** Start **

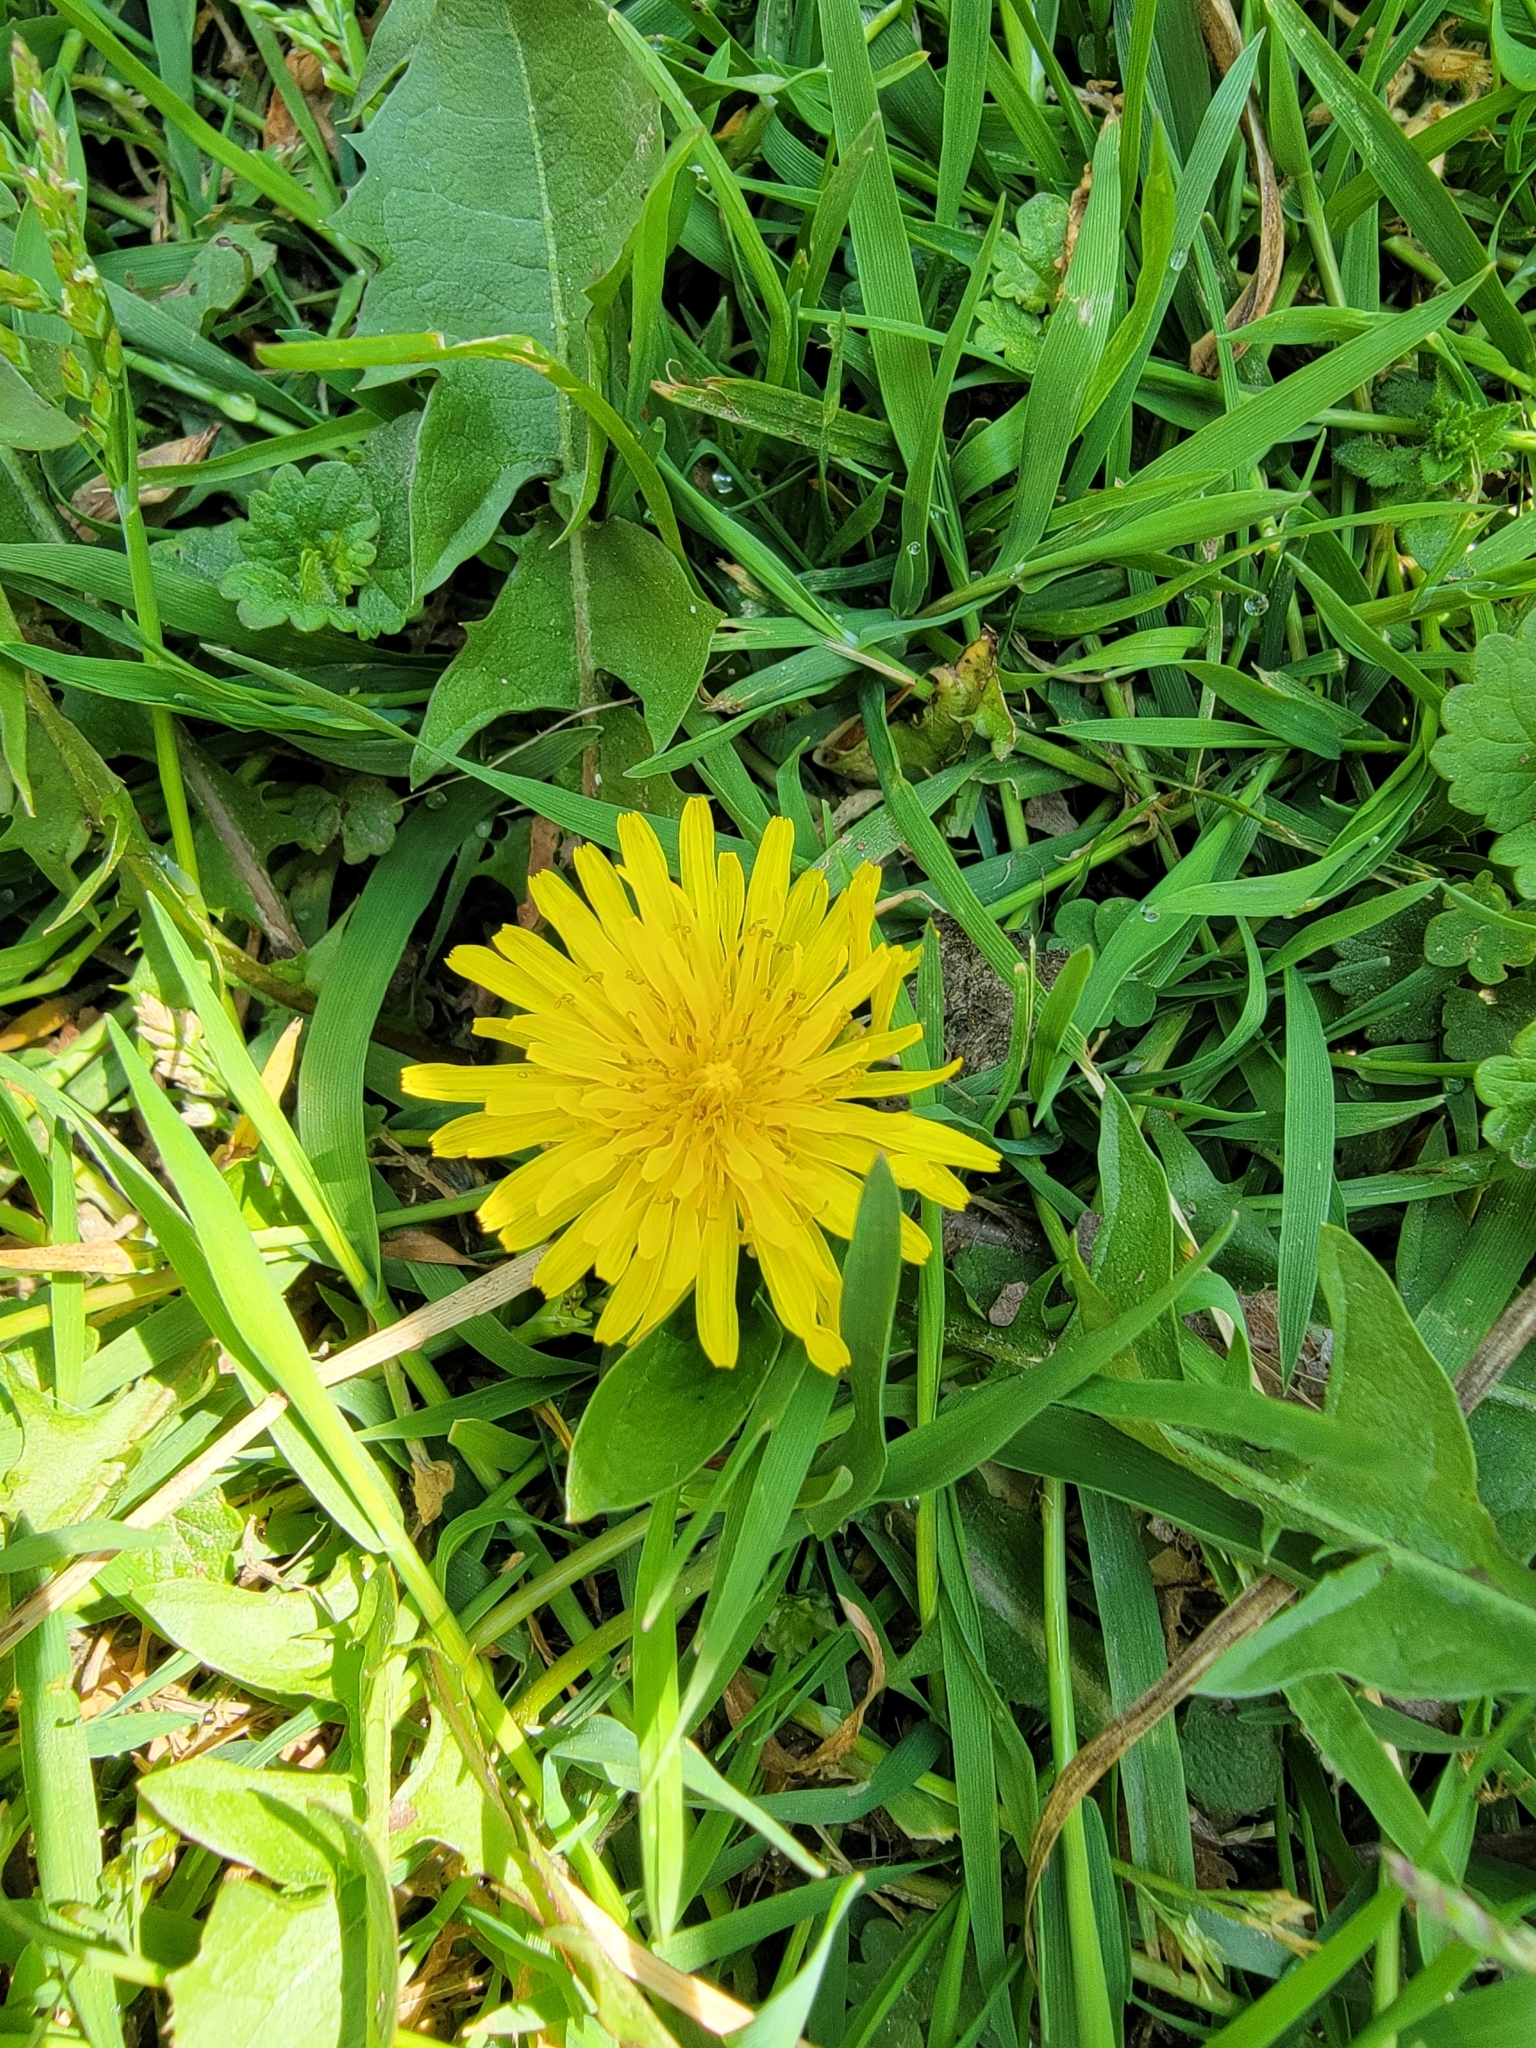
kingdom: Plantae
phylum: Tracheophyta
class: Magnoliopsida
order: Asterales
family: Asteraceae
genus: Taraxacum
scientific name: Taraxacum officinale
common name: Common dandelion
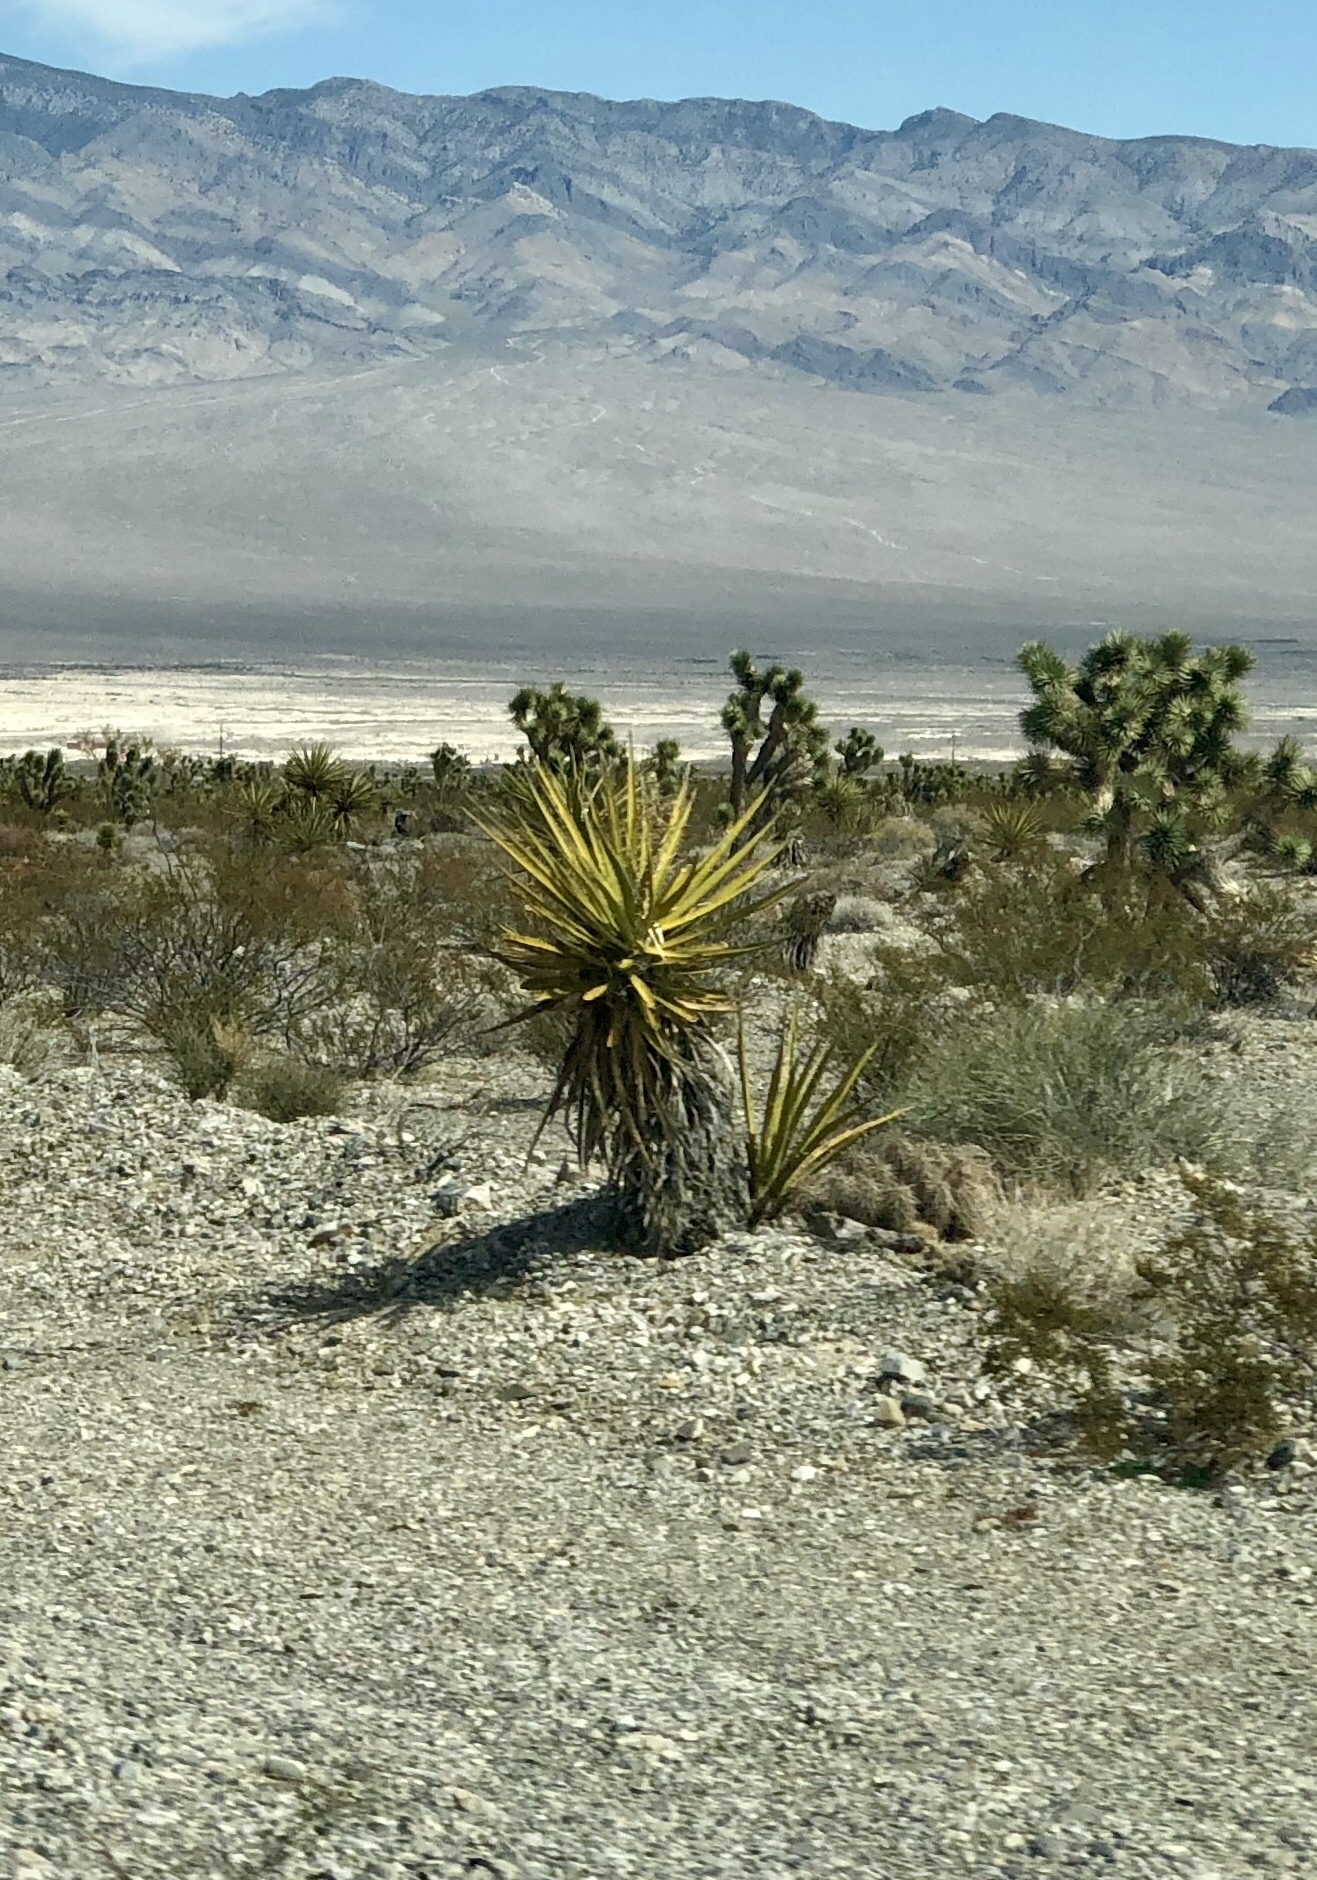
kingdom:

** End **

INSTRUCTIONS FOR THE TASK:
Copy back every line of text from all of the entries above, unchanged, and leave the pictures out.

EXERCISE RESPONSE:
kingdom: Plantae
phylum: Tracheophyta
class: Magnoliopsida
order: Asterales
family: Asteraceae
genus: Taraxacum
scientific name: Taraxacum officinale
common name: Common dandelion
kingdom:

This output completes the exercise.